Isabelle leaned against a building now and shut her eyes for a moment. She shouldn’t have had the wine. Maybe she shouldn’t have gone to the party. She was drunk and lonely and felt as if everything she wanted were a thousand miles away. A knot of tears formed in her stomach, and she wrenched herself away from the building.
The day she had left the Cape, sitting beside Michelle in the car, she had felt numb with grief. Her first few weeks in New York had been chaotic. There were a million things to do. She had to set up her apartment, get Nelson settled, and get a phone. She had to register at the school, find a darkroom, and change her address, sending the cards to everyone, even her mother, who sent her a card with a big cross on it and the inscription Faith Will Find the Way. She had
cried all the time. Once, on the street right in front of Macy’s, on a bright, sunny day, she had been unable to stop crying. No one even turned to acknowledge her. People calmly walked by as if she were invisible, and to her surprise, that made her feel better. She began to feel that New York was just what she needed.

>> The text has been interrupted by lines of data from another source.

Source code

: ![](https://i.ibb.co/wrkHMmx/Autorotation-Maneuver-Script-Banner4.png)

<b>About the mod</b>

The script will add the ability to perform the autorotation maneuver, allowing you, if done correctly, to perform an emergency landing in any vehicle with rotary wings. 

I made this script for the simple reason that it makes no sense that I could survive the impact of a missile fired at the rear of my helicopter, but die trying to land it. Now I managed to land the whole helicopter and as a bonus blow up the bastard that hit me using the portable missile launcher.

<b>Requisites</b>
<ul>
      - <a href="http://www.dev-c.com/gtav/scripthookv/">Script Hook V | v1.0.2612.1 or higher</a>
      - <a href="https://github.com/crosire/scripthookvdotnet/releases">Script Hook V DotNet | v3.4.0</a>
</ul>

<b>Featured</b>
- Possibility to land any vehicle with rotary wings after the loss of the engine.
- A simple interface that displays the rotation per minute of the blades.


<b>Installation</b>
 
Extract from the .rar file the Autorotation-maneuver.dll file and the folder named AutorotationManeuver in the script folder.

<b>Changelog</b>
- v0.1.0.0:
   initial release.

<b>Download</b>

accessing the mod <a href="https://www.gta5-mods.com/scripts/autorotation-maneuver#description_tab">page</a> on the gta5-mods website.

When the phone didn’t ring with a call from Charlie or Sam, when no letters came for her, she told herself that maybe it was for the best. Sometimes she dreamed different versions of her life: Charlie would call and tell her that he was free of his demons, that all he wanted was for her to come home and marry him; Charlie and Sam would show up on her doorstep, saying, “We can’t live without you.” Or even just Charlie, finding her to say, “We have to talk our way through this. We have to figure this out. We can do this, I know we can.”
Now a headache was forming, as small and hard as a Brazil nut. Alcohol was supposed to wear off, but instead, Isabelle seemed to be feeling drunker. She tried to walk a straight line and wobbled. She didn’t want to go back to her empty apartment or call a friend who would look at her with rich sympathy, and in any case, most of the friends she had now were still at parties. She felt in her purse for her cell phone. Her heart was racing and she felt sick, but she dialed.